Em junho de 2026, o número de consumidores inadimplentes residentes no Grande ABC aumentou 8,33% em relação ao mesmo período do ano anterior, resultado superior às médias do Sudeste (6,43%) e do Brasil (7,55%). Na comparação mensal, entre maio e junho, houve queda de 0,97% no número de devedores.

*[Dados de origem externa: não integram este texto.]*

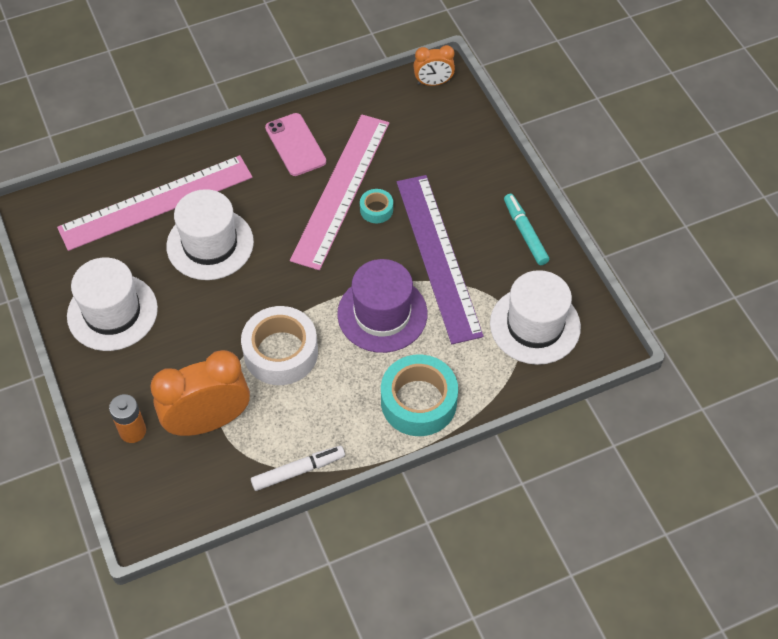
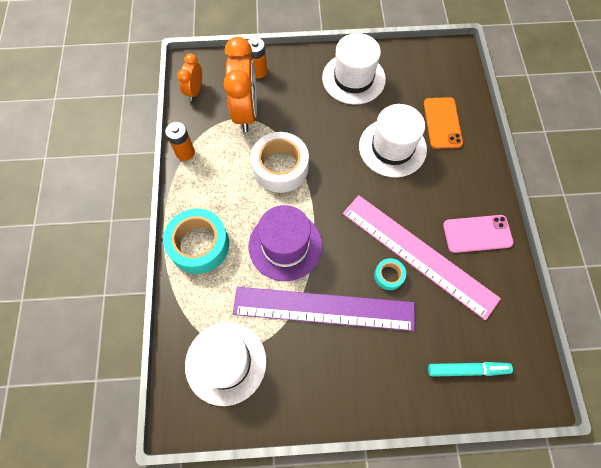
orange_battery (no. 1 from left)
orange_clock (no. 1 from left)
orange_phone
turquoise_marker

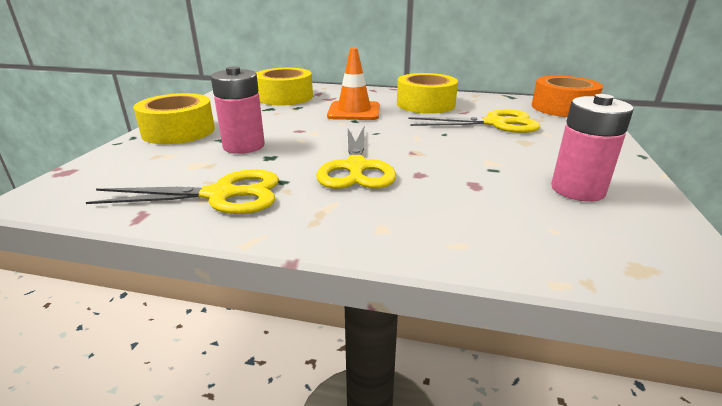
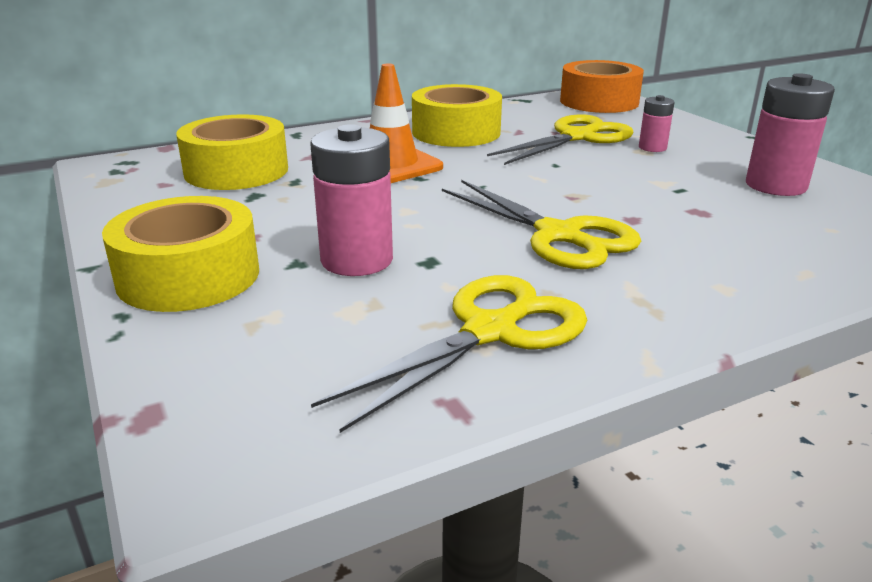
pink_battery (no. 2 from left)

O levantamento mostra ainda que o número de dívidas em atraso cresceu 15,74% na comparação anual, acima das médias regional (12,48%) e nacional (13,32%). Em junho, cada consumidor inadimplente possuía, em média, 2,45 dívidas em atraso, com valor médio total de R$ 5.889,06. Cerca de 38,69% dos consumidores negativados tinham dívidas de até R$ 1 mil.
O perfil dos inadimplentes mostra maior concentração entre pessoas de 50 a 64 anos, que representam 24,70% do total. A distribuição por gênero permanece equilibrada, com 50,66% de mulheres e 49,34% de homens. O tempo médio de atraso das dívidas chega a 29,5 meses, sendo que 33,92% dos consumidores permanecem inadimplentes entre um e três anos.
Entre os setores credores, os bancos concentram 66,47% das dívidas em atraso na região. Já as dívidas relacionadas a água e luz representam 17% do total, percentual que chama atenção pelo impacto do custo de serviços essenciais no orçamento das famílias.
Segundo o presidente da CDL São Caetano do Sul, Alexandre Damásio, o Grande ABC apresenta um perfil específico de inadimplente, marcado pela presença de pessoas com emprego e renda. “No Grande ABC temos um perfil de devedor diferente: é o devedor com emprego e renda. Esse perfil de inadimplente escolhe o que pagar e, na esteira do Desenrola 2, os credores terão que propor novas condições de pagamento para atrair a atenção desse consumidor”, afirmou.
Para Damásio, a redução da participação das dívidas bancárias em relação ao histórico da região pode indicar efeitos positivos do programa de renegociação de dívidas. “Outro dado interessante é que o percentual de dívidas bancárias está abaixo do perfil histórico e essa queda pode ser reflexo do Desenrola 2.0. Por outro lado, preocupa o aumento da inadimplência de luz e água, que sinaliza a baixa remuneração dos empregos do Grande ABC em comparação com o custo de vida”, destacou.
O presidente da Agência, Aroaldo Silva, ressaltou que os dados mostram a necessidade de acompanhar o cenário econômico regional e seus impactos sobre as famílias e o consumo. “A inadimplência é um indicador importante para compreender a dinâmica econômica da região. Mesmo com um mercado de trabalho aquecido, o comprometimento da renda com crédito, serviços essenciais e custo de vida influencia diretamente a capacidade de consumo das famílias”, afirmou.